O presidente do TSE, ministro Nunes Marques, decidiu interromper a pesquisa no dia 8 de junho, após um pedido do Partido Liberal, que questionou a metodologia utilizada pelo instituto. Em resposta, o advogado da AtlasIntel, Gualter Rafael Maciel Bezerra, expressou confiança na liberação da pesquisa pela Justiça Eleitoral, uma vez que o Ministério Público Eleitoral se manifestou a favor da divulgação, sugerindo uma tendência favorável entre os membros do TSE.
Bezerra, no entanto, não descartou a possibilidade de recorrer ao STF se a suspensão persistir. Ele acredita que a defesa pode ter sucesso no TSE, citando a posição do MPE, que indicou que a suspensão deveria ser considerada improcedente. “Acreditamos que esse seja o entendimento da maioria do TSE”, afirmou o advogado, considerando a opção de levar a questão ao STF caso o TSE decida pela procedência da suspensão.
A pesquisa, que havia sido suspensa, foi realizada após o vazamento de conversas entre Flávio Bolsonaro e Daniel Vorcaro, do Banco Master, que abordavam o financiamento do filme Dark Horse, que narra a trajetória do ex-presidente Jair Bolsonaro.

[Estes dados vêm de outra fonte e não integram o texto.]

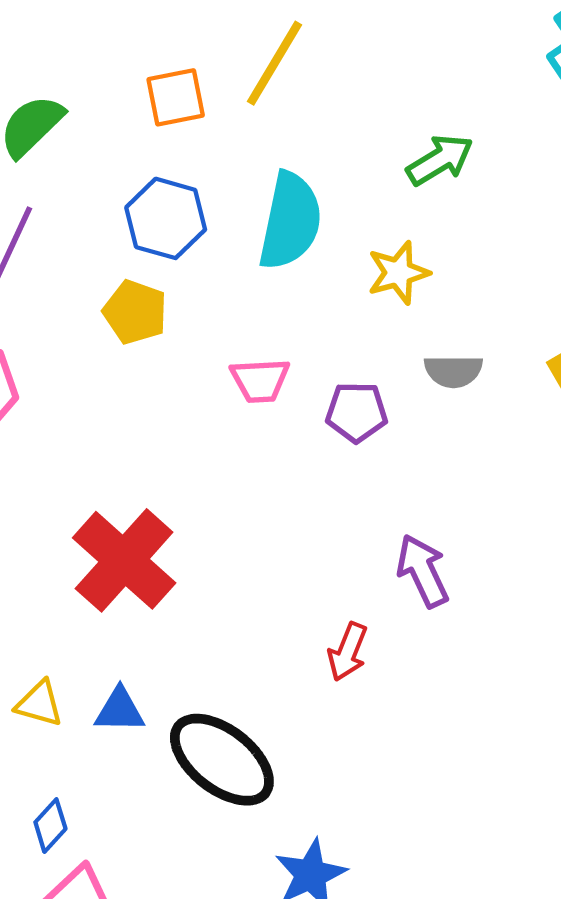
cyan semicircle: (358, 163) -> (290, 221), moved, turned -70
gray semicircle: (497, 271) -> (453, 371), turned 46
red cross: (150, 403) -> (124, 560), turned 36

O Partido Liberal alegou ao TSE que a metodologia da pesquisa poderia afetar negativamente a imagem do pré-candidato. O ministro Nunes Marques, ao acatar o pedido do partido, destacou que a pesquisa poderia ter ultrapassado os limites da aferição estatística regular. Além disso, ele mencionou que as preocupações vão além das discordâncias sobre a metodologia, uma vez que há suspeitas de que o questionário poderia ter sido projetado para induzir respostas dos entrevistados.